Recuerdo que me compré este libro en una feria de libros de segunda mano estando con él porque me llamaron la atención los colores de la portada, y el libro me encantó. Santi me dijo: ay que ver hija, es ver algo de colores y lanzarte... entonces, ¿por qué vistes siempre de gris?
Tenía a Fernan Gómez en un pedestal y al leer el libro le subí al Everest.
En el libro los placeres del tacto llevan al protagonista a no saber vivir si esa persona que sólo le da los placeres del tacto y esto le lleva a perderse a sí mismo entre celos y malos tragos.
Es una opción como tantas otras.
El problema o la cuestión es darse cuenta de que los placeres del tacto son:
a) necesarios, pero los puedes obtener de cualquiera que no sea tu pareja.
b) accesorios, osea que no está mal pero no son vitales. Esto es lo que me pasa.
c)innecesarios.
Me ha recomendado escuchar olor a mandarinas de Zahara y esto me ha recordado una conversación con mi amigo el requetesalao antes de un examen:
-Yo lo que busco en ella no es que sea mi media naranja, es una naranja que ruede a mi lado, en mi misma dirección.

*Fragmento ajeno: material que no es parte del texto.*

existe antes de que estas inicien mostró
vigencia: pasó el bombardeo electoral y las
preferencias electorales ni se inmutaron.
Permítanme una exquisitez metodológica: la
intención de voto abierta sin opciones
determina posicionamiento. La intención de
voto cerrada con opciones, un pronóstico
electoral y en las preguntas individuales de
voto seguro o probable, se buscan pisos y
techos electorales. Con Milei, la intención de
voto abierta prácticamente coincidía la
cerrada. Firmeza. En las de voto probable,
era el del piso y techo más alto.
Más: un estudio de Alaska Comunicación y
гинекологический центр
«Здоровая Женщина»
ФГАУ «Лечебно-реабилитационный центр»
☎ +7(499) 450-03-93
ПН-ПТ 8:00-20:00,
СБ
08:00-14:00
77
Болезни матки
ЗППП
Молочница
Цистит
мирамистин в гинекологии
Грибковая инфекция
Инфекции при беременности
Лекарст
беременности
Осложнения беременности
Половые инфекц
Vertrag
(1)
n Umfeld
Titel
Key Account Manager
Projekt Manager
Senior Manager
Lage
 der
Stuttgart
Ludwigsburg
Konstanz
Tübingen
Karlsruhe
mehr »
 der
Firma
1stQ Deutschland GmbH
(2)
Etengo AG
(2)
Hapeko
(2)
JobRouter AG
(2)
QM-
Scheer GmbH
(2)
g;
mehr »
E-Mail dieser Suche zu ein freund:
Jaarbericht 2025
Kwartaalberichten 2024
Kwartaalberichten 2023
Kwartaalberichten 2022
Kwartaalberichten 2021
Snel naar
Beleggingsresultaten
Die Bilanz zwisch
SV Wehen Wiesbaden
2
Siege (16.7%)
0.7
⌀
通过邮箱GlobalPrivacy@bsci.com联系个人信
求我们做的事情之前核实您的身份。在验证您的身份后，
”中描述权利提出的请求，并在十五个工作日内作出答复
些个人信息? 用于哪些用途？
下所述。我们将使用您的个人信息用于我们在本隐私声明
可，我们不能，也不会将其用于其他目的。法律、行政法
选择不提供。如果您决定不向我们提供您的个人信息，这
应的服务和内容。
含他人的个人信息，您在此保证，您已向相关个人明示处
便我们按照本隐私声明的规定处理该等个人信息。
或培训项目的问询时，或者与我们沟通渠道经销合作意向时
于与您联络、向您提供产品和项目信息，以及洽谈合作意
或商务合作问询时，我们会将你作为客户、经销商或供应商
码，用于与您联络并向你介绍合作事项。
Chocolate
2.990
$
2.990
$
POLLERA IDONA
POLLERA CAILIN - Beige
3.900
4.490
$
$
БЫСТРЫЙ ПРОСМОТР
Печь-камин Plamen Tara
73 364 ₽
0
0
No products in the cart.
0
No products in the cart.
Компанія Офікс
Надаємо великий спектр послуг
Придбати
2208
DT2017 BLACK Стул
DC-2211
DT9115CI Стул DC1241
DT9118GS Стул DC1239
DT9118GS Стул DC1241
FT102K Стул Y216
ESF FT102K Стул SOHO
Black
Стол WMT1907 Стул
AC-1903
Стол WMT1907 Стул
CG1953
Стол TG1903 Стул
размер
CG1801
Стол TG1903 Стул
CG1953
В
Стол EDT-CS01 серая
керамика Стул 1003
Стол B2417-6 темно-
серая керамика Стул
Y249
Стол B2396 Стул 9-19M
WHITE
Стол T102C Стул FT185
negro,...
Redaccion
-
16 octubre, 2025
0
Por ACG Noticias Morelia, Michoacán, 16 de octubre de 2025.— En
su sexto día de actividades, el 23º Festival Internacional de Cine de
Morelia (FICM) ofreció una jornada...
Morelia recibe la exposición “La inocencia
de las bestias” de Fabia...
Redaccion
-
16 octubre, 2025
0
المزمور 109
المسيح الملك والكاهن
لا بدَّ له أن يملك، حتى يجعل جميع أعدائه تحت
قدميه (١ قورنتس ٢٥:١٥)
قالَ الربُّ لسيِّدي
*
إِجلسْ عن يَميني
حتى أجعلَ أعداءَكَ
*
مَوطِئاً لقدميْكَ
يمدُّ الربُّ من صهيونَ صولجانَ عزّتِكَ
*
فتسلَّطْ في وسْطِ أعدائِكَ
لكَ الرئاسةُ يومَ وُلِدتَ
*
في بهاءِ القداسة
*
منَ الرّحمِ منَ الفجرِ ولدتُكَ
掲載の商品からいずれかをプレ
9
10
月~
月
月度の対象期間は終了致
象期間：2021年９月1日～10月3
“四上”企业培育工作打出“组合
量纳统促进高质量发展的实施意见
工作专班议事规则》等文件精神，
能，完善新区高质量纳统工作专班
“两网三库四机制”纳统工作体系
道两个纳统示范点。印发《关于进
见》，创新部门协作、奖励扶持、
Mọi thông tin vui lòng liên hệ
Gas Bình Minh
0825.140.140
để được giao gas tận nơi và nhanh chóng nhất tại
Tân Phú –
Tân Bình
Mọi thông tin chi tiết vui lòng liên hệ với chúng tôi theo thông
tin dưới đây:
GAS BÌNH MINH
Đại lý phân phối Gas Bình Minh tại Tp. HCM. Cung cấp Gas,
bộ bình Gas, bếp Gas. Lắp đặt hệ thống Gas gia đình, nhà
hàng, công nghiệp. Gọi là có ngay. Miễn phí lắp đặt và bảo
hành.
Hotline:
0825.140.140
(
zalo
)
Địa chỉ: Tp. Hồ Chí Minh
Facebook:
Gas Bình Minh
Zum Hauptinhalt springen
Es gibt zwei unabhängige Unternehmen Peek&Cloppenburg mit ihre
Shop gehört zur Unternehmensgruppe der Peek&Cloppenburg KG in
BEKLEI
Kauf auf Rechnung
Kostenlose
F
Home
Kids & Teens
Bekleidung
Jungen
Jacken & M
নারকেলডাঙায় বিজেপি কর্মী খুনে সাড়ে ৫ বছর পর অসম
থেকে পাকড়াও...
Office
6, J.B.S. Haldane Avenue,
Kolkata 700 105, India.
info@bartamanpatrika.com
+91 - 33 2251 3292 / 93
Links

-No entiendo bien la diferencia...
-A ver, si buscas media naranja es porque quieres que encaje contigo que tenga ese trozo que a tí te falta o que has eliminado por estar con ella, entonces sois una sola persona, una sola naranja. Del modo que yo digo son 2 personas, dos naranjas rodando juntas, evolucionando por separado pero en paralelo. Eso no anula a ninguna de las dos personas, de este modo una ruptura es menos traumática....-un silencio momentáneo, la conversación cambia de rumbo- Tú podrías haber sido esa naranja...
-No quisiste Davi. Y ya pues.... tú con ella y yo con él...
-Bueno, este no es el momento para hablar de eso.
-¿Sabes? yo no tengo una naranja, yo tengo a un melón y yo soy una mandarina, tampoco encajaría con una naranja....

Y rompimos a reir. Carcajadas con olor a fruta, una macedonia de amistad, cariño y respeto mutuo en una trituradora.
Nos fuimos de la biblioteca, la gente empezaba a cansarse de nosotros.
De algún modo él tiene eso que a mi chico le falta, pero aunque le quiero muy cerquita no quiero que se meta tanto en mí como ya lo ha hecho otras veces.
En mi casa no huele a mandarinas, huele al rosal que mi madre tiene en la terraza, huele a hierba mojada, huele a niños jugando en la arena...
Y a lavanda, a mi olor favorito, porque si no huele como yo quiero echo flux flux y listo.


No creo en medias naranjas, creo en frutas completas, combina muy bien un melón con una mandarina, una sandía con una fresa... eso de las medias naranjas me parece una americanada...
En cualquier caso, una pareja es mucho más que una metáfora frutal, ni frugal... es una aventura, un proyecto y si no funciona, cada uno por su lado antes de causar mayores daños.
Un beso.
Almadeguerrero: una pareja es muuuuchísimo más que una metáfora frutal, es por eso que no nos ponemos de acuerdo par definirlo.
Un besito!
Me ha encantado este post. Me apunto el libro, porque esa frase es genial. La teoría de tu amigo, es la mía de siempre, aunque no sé si yo hubiera podido expresarla mejor. Me la apunto también, jejeje, hoy estoy muy copiota. Un besote
Madre mía, he estado tan exhiliada del tema del blog que te tengo totalmente perdida la pista y bueno, respecto a todo ésto, que me alegro de que no lo sientas necesario, realmente es un problema ver las relaciones así.
Me gusta la teoría de tu amigo, creo que desecharé la de la media langosta de Phoebe de Friends (me hacía mucha gracia) por ella.
Cuídate, Laura, a ver si hablamos un día por el msn ese que últimamente frecuento tan poco.